Re-issue of 'Out Foxed' DVD is timely
By G. Michael Dobbs
Three very different new DVDs are in this week's column.
FOX Attacks! Special Edition of Outfoxed: Rupert Murdoch's War in Journalism
Well, I can hear the sighs now from conservative readers, but this documentary from 2004 is a revealing look at advocacy media. I hesitate to call what FOX News does as "journalism" as the most popular of its programs are the talking head shows such as Bill O'Reilly's program, which has more to do with punditry than covering various sides of a story.
Director Robert Greenwald has assembled a series of interviews with former FOX News personnel, as well as presenting clips and internal memos that show his own point of view: that Fox News is less about news and more about pushing a conservative political agenda.

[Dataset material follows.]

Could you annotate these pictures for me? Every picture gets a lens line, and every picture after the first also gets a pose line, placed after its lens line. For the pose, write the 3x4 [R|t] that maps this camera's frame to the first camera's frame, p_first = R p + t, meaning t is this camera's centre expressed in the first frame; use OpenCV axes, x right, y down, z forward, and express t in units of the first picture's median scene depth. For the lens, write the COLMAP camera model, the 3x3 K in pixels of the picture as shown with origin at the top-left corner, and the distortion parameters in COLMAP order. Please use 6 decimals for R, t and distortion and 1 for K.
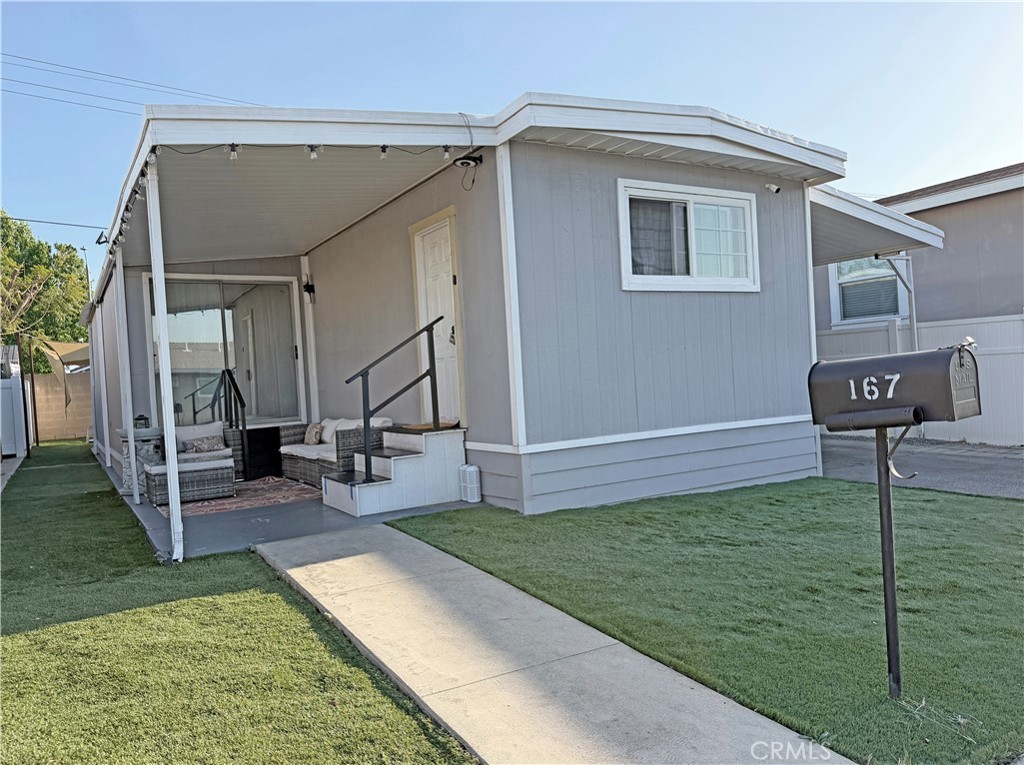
lens RADIAL K [[749.1, 0, 523.1], [0, 749.1, 378.0], [0, 0, 1]] dist [0.058747, -0.077340]
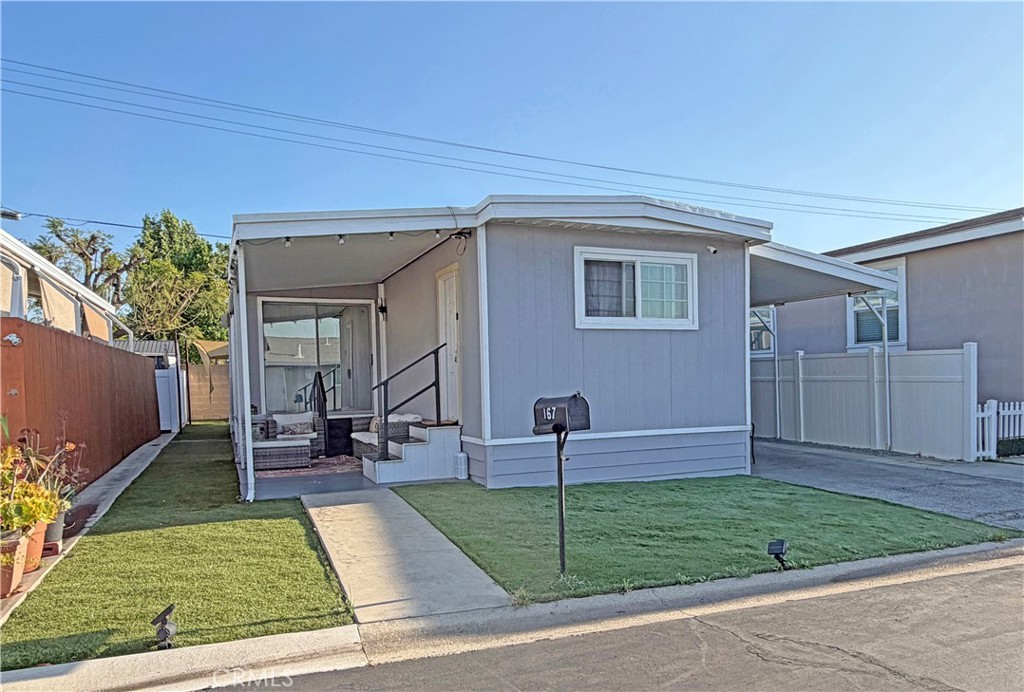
lens RADIAL K [[757.3, 0, 572.0], [0, 757.3, 396.2], [0, 0, 1]] dist [-0.007816, 0.017252]
pose [[0.992555, 0.039243, -0.115305, 0.255819], [-0.036107, 0.998922, 0.029166, -0.030922], [0.116325, -0.024786, 0.992902, -0.320345]]
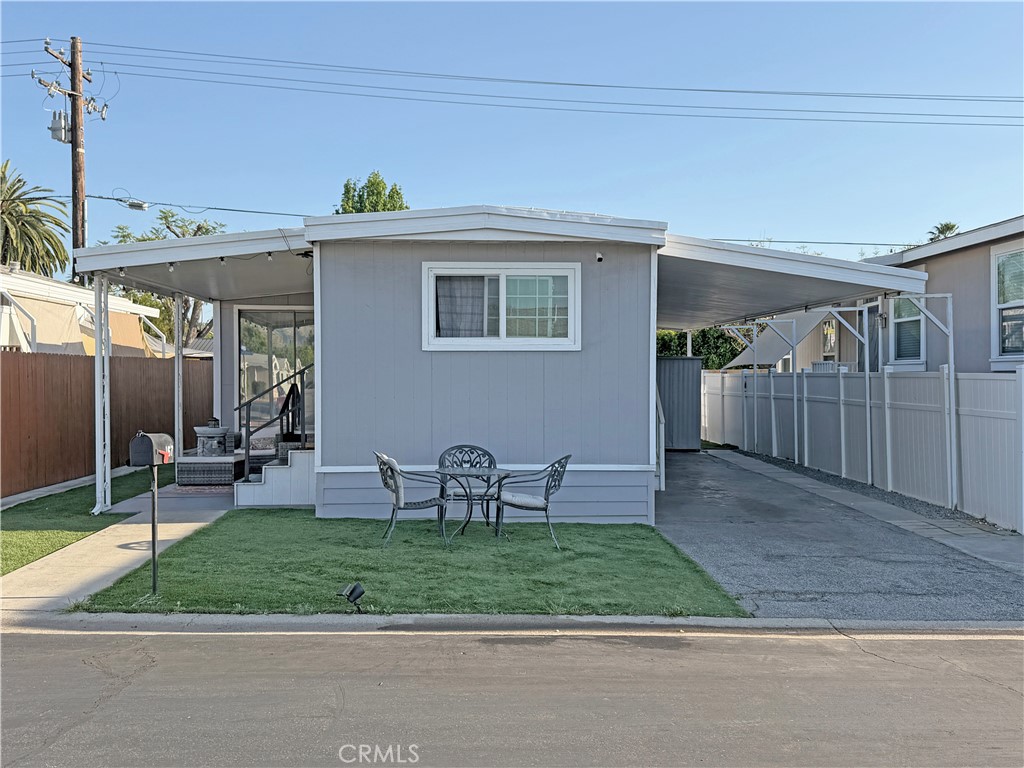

For people interested in free speech, this is a thought-provoking film. Considering that for years in this country newspapers took partisan stances there were labor papers, Republican papers, Democratic papers what FOX News is doing is nothing novel. What is different is their sales job to viewers that they are watching "fair and balanced" reporting.
To update this 2004 film, Greenwald has included his "Fox Attacks!" short films designed for the Internet that focus on issues that Fox News has covered. These too are eye-openers.
The problem is that the people one would like to reach conservative voters are the folks least likely to give this film a chance.
I wonder what Thomas Jefferson would say today about an outfit like FOX News. He maintained the American people should be exposed to a variety of opinions in the press and they would be naturally attracted to the "truth." The problem is these days, the "truth" seems to shift depending upon how it is presented.
It's difficult for young horror film fans today to conceive of a time when real actors starred in such productions. Today much too much emphasis is placed on a film's concept, special effects and its monster, but not enough on presenting performances that mean something.
Yes, I was raised in the era of seeing Vincent Price, Christopher Lee and Peter Cushing on screen I am proud to have interviewed Price and met Cushing, two remarkable gentlemen and these guys were classically trained actors who could bring something interesting to even some pretty weak scripts.
"The Skull" is a film that is a cut above some of the fare Lee and Cushing found themselves in, although it is certainly among their best films. Based on a short story by Robert Bloch, "The Skull" tells the story of two collectors of supernatural artifacts and what happened when the skull of the Marquis DeSade enter their lives.
Directed by two-time Academy Award-winning cinematographer Freddie Francis, the film presents the story more through visuals than dialogue at times.
I liked the film a lot as it still packs a creepy punch, although it maintains the horror film convention of the hero being told not to do something and yet he persists. Let's face it, many horror films would end at the 15-minute mark if the hero simply were sensible!
There are no extras other than the film's trailer.
Comedy Central's TV Funhouse
Oh what a nasty piece of work this is. A parody of sorts of an old fashioned kids shows in which a live action host would interact with puppets and introduce cartoons and short films, "TV Funhouse" enters regions of bad taste that Paul Reubens never did with his "Pee Wee Playhouse" back in the 1980s.
Undoubtedly that is because Peewee Herman was a parody aimed at kids. This show is aimed at adults and adults only. The puppets are venal characters involved with prostitutes, drugs, tapping the spinal fluid of the host, over-eating, gambling and generally abusing themselves and others.
Some of the material is funny in a very dark way, while most of it is shocking to the point of numbing you.
Extras include commentary by the show's puppets and the actual human creators and "dirty outtakes." Yikes!
This may be for many an expedition in comic unknown territory.